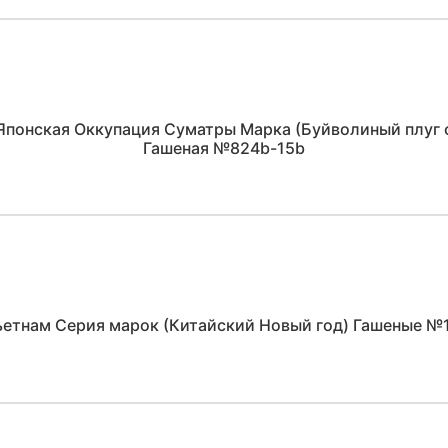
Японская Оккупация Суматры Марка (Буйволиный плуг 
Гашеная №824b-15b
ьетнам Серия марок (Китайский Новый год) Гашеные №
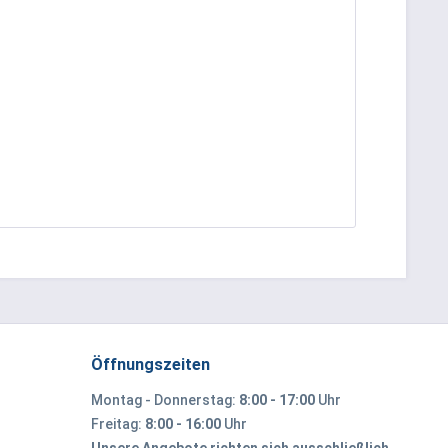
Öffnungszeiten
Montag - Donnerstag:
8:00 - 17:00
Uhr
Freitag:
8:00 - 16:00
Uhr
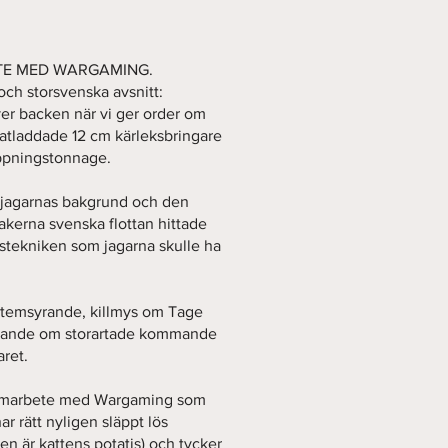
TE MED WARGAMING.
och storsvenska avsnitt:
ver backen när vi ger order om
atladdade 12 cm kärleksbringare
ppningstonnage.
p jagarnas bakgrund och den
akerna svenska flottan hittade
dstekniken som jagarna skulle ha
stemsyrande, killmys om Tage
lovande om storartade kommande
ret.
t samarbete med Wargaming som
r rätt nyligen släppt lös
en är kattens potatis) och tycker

**PROMPT**.
Could you set out every line of text from the rows above as one numbered list, skipping blank lines and leaving the pictures out?

**EXERCISE RESULT**.
1. Японская Оккупация Суматры Марка (Буйволиный плуг 
2. Гашеная №824b-15b
3. ьетнам Серия марок (Китайский Новый год) Гашеные №
4. Öffnungszeiten
5. Montag - Donnerstag:
6. 8:00 - 17:00
7. Uhr
8. Freitag:
9. 8:00 - 16:00
10. Uhr
11. TE MED WARGAMING.
12. och storsvenska avsnitt:
13. ver backen när vi ger order om
14. atladdade 12 cm kärleksbringare
15. ppningstonnage.
16. p jagarnas bakgrund och den
17. akerna svenska flottan hittade
18. dstekniken som jagarna skulle ha
19. stemsyrande, killmys om Tage
20. lovande om storartade kommande
21. ret.
22. t samarbete med Wargaming som
23. r rätt nyligen släppt lös
24. en är kattens potatis) och tycker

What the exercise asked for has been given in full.